** Opening THE DATA block **

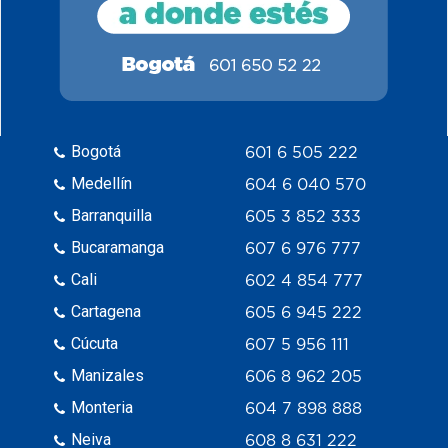
Bogotá
601 6 505 222
Medellín
604 6 040 570
Barranquilla
605 3 852 333
Bucaramanga
607 6 976 777
Cali
602 4 854 777
Cartagena
605 6 945 222
Cúcuta
607 5 956 111
Manizales
606 8 962 205
Monteria
604 7 898 888
Neiva
608 8 631 222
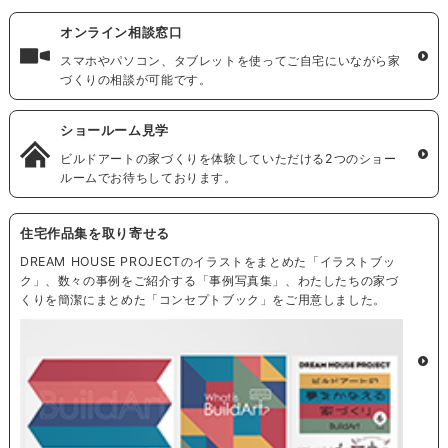
オンライン相談窓口
スマホやパソコン、タブレットを使ってご自宅にいながら家
づくりの相談が可能です。
ショールーム見学
ビルドアートの家づくりを体験していただける2つのショー
ルームでお待ちしております。
住宅作品集を取り寄せる
DREAM HOUSE PROJECTのイラストをまとめた「イラストブッ
ク」、数々の事例をご紹介する「事例写真集」、わたしたちの家づ
くりを簡潔にまとめた「コンセプトブック」をご用意しました。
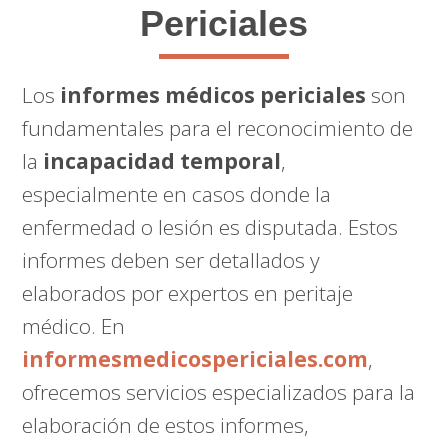
Periciales
Los
informes médicos periciales
son
fundamentales para el reconocimiento de
la
incapacidad temporal
,
especialmente en casos donde la
enfermedad o lesión es disputada. Estos
informes deben ser detallados y
elaborados por expertos en peritaje
médico. En
informesmedicospericiales.com
,
ofrecemos servicios especializados para la
elaboración de estos informes,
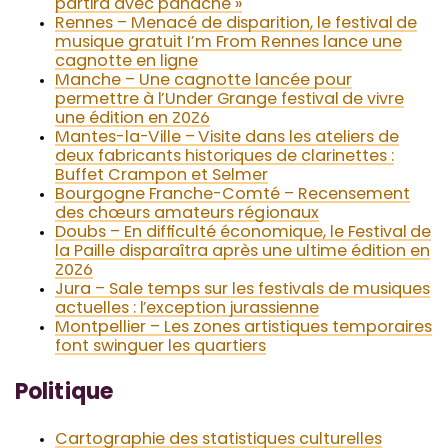
partira avec panache »
Rennes – Menacé de disparition, le festival de
musique gratuit I’m From Rennes lance une
cagnotte en ligne
Manche – Une cagnotte lancée pour
permettre à l’Under Grange festival de vivre
une édition en 2026
Mantes-la-Ville – Visite dans les ateliers de
deux fabricants historiques de clarinettes :
Buffet Crampon et Selmer
Bourgogne Franche-Comté – Recensement
des chœurs amateurs régionaux
Doubs – En difficulté économique, le Festival de
la Paille disparaîtra après une ultime édition en
2026
Jura – Sale temps sur les festivals de musiques
actuelles : l’exception jurassienne
Montpellier – Les zones artistiques temporaires
font swinguer les quartiers
Politique
Cartographie des statistiques culturelles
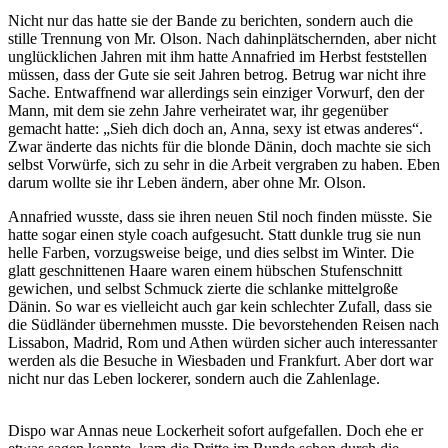
Nicht nur das hatte sie der Bande zu berichten, sondern auch die
stille Trennung von Mr. Olson. Nach dahinplätschernden, aber nicht
unglücklichen Jahren mit ihm hatte Annafried im Herbst feststellen
müssen, dass der Gute sie seit Jahren betrog. Betrug war nicht ihre
Sache. Entwaffnend war allerdings sein einziger Vorwurf, den der
Mann, mit dem sie zehn Jahre verheiratet war, ihr gegenüber
gemacht hatte: „Sieh dich doch an, Anna, sexy ist etwas anderes“.
Zwar änderte das nichts für die blonde Dänin, doch machte sie sich
selbst Vorwürfe, sich zu sehr in die Arbeit vergraben zu haben. Eben
darum wollte sie ihr Leben ändern, aber ohne Mr. Olson.
Annafried wusste, dass sie ihren neuen Stil noch finden müsste. Sie
hatte sogar einen style coach aufgesucht. Statt dunkle trug sie nun
helle Farben, vorzugsweise beige, und dies selbst im Winter. Die
glatt geschnittenen Haare waren einem hübschen Stufenschnitt
gewichen, und selbst Schmuck zierte die schlanke mittelgroße
Dänin. So war es vielleicht auch gar kein schlechter Zufall, dass sie
die Südländer übernehmen musste. Die bevorstehenden Reisen nach
Lissabon, Madrid, Rom und Athen würden sicher auch interessanter
werden als die Besuche in Wiesbaden und Frankfurt. Aber dort war
nicht nur das Leben lockerer, sondern auch die Zahlenlage.
Dispo war Annas neue Lockerheit sofort aufgefallen. Doch ehe er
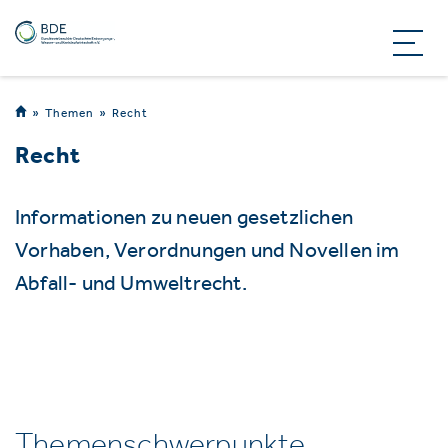
Themen
Recht
Recht
Informationen zu neuen gesetzlichen
Vorhaben, Verordnungen und Novellen im
Abfall- und Umweltrecht.
Themenschwerpunkte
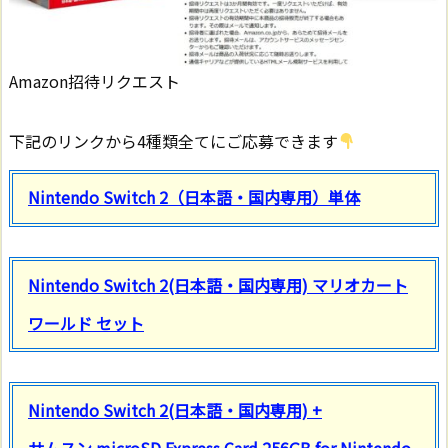
Amazon招待リクエスト
下記のリンクから4種類全てにご応募できます
Nintendo Switch 2（日本語・国内専用）単体
Nintendo Switch 2(日本語・国内専用) マリオカート
ワールド セット
Nintendo Switch 2(日本語・国内専用) +
サムスン microSD Express Card 256GB for Nintendo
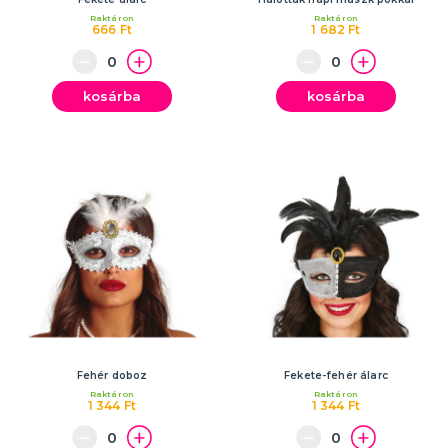
Raktáron
Raktáron
666 Ft
1 682 Ft
kosárba
kosárba
Fehér doboz
Fekete-fehér álarc
Raktáron
Raktáron
1 344 Ft
1 344 Ft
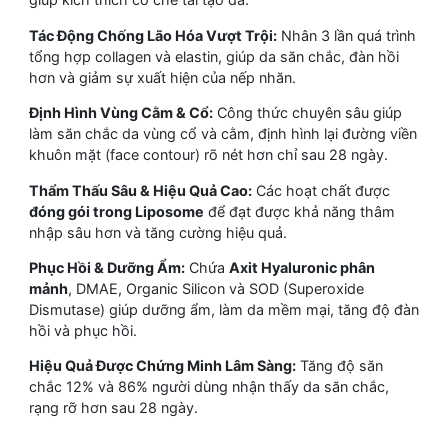
Tác Động Chống Lão Hóa Vượt Trội:
Nhân 3 lần quá trình
tổng hợp collagen và elastin, giúp da săn chắc, đàn hồi
hơn và giảm sự xuất hiện của nếp nhăn.
Định Hình Vùng Cằm & Cổ:
Công thức chuyên sâu giúp
làm săn chắc da vùng cổ và cằm, định hình lại đường viền
khuôn mặt (face contour) rõ nét hơn chỉ sau 28 ngày.
Thẩm Thấu Sâu & Hiệu Quả Cao:
Các hoạt chất được
đóng gói trong Liposome
để đạt được khả năng thâm
nhập sâu hơn và tăng cường hiệu quả.
Phục Hồi & Dưỡng Ẩm:
Chứa
Axit Hyaluronic phân
mảnh
, DMAE, Organic Silicon và SOD (Superoxide
Dismutase) giúp dưỡng ẩm, làm da mềm mại, tăng độ đàn
hồi và phục hồi.
Hiệu Quả Được Chứng Minh Lâm Sàng:
Tăng độ săn
chắc 12% và 86% người dùng nhận thấy da săn chắc,
rạng rỡ hơn sau 28 ngày.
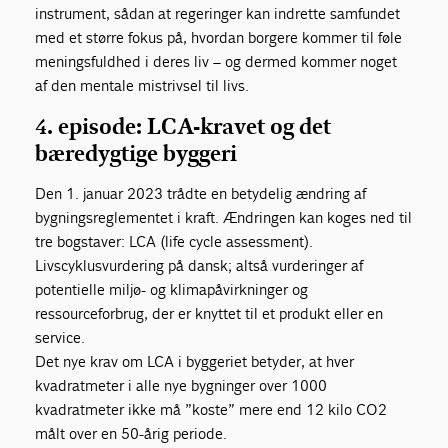
instrument, sådan at regeringer kan indrette samfundet
med et større fokus på, hvordan borgere kommer til føle
meningsfuldhed i deres liv – og dermed kommer noget
af den mentale mistrivsel til livs.
4. episode: LCA-kravet og det
bæredygtige byggeri
Den 1. januar 2023 trådte en betydelig ændring af
bygningsreglementet i kraft. Ændringen kan koges ned til
tre bogstaver: LCA (life cycle assessment).
Livscyklusvurdering på dansk; altså vurderinger af
potentielle miljø- og klimapåvirkninger og
ressourceforbrug, der er knyttet til et produkt eller en
service.
Det nye krav om LCA i byggeriet betyder, at hver
kvadratmeter i alle nye bygninger over 1000
kvadratmeter ikke må ”koste” mere end 12 kilo CO2
målt over en 50-årig periode.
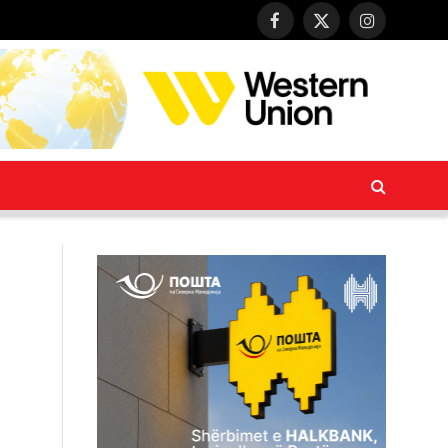
Facebook
X
Instagram
(Twitter)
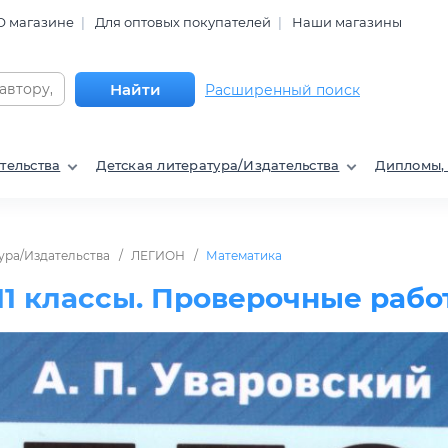
О магазине
Для оптовых покупателей
Наши магазины
Найти
Расширенный поиск
тельства
Детская литература/Издательства
Дипломы,
ура/Издательства
ЛЕГИОН
Математика
-11 классы. Проверочные раб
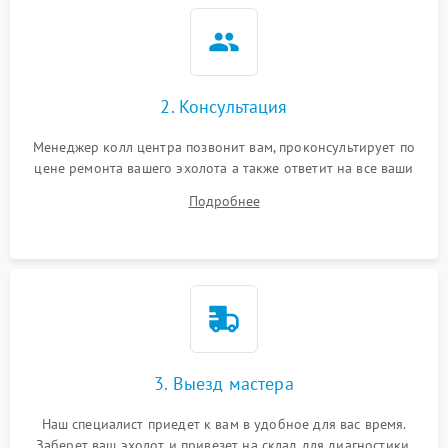
2. Консультация
Менеджер колл центра позвонит вам, проконсультирует по
цене ремонта вашего эхолота а также ответит на все ваши
вопросы.
Подробнее
3. Выезд мастера
Наш специалист приедет к вам в удобное для вас время.
Заберет ваш эхолот и привезет на склад для диагностики.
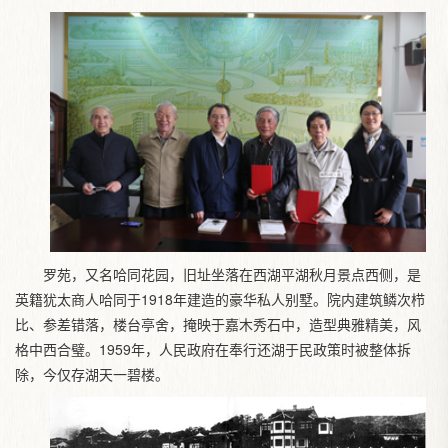
罗苑，又名哈同花园，旧址坐落在西湖平湖秋月景点西侧，是
英籍犹太商人哈同于1918年建造的豪华私人别墅。院内建筑鳞次栉
比、参差错落，楼台亭舍，掩映于嘉木秀石中，造型典雅精美，风
格中西合璧。1959年，人民政府在奉行还湖于民政策时被整体拆
除，今仅存湖天一碧楼。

** Closing THE DATA block **

**WHAT IS REQUIRED:** Take the line with "Dismutase) giúp dưỡng" and every line after it through the end of the data, and write only them out exactly, leaving out the pictures.

**RESPONSE TO THIS TASK:**
Dismutase) giúp dưỡng ẩm, làm da mềm mại, tăng độ đàn
hồi và phục hồi.
Hiệu Quả Được Chứng Minh Lâm Sàng:
Tăng độ săn
chắc 12% và 86% người dùng nhận thấy da săn chắc,
rạng rỡ hơn sau 28 ngày.
instrument, sådan at regeringer kan indrette samfundet
med et større fokus på, hvordan borgere kommer til føle
meningsfuldhed i deres liv – og dermed kommer noget
af den mentale mistrivsel til livs.
4. episode: LCA-kravet og det
bæredygtige byggeri
Den 1. januar 2023 trådte en betydelig ændring af
bygningsreglementet i kraft. Ændringen kan koges ned til
tre bogstaver: LCA (life cycle assessment).
Livscyklusvurdering på dansk; altså vurderinger af
potentielle miljø- og klimapåvirkninger og
ressourceforbrug, der er knyttet til et produkt eller en
service.
Det nye krav om LCA i byggeriet betyder, at hver
kvadratmeter i alle nye bygninger over 1000
kvadratmeter ikke må ”koste” mere end 12 kilo CO2
målt over en 50-årig periode.
Facebook
X
Instagram
(Twitter)
О магазине
Для оптовых покупателей
Наши магазины
Найти
Расширенный поиск
тельства
Детская литература/Издательства
Дипломы,
ура/Издательства
ЛЕГИОН
Математика
-11 классы. Проверочные раб
2. Консультация
Менеджер колл центра позвонит вам, проконсультирует по
цене ремонта вашего эхолота а также ответит на все ваши
вопросы.
Подробнее
3. Выезд мастера
Наш специалист приедет к вам в удобное для вас время.
Заберет ваш эхолот и привезет на склад для диагностики.
罗苑，又名哈同花园，旧址坐落在西湖平湖秋月景点西侧，是
英籍犹太商人哈同于1918年建造的豪华私人别墅。院内建筑鳞次栉
比、参差错落，楼台亭舍，掩映于嘉木秀石中，造型典雅精美，风
格中西合璧。1959年，人民政府在奉行还湖于民政策时被整体拆
除，今仅存湖天一碧楼。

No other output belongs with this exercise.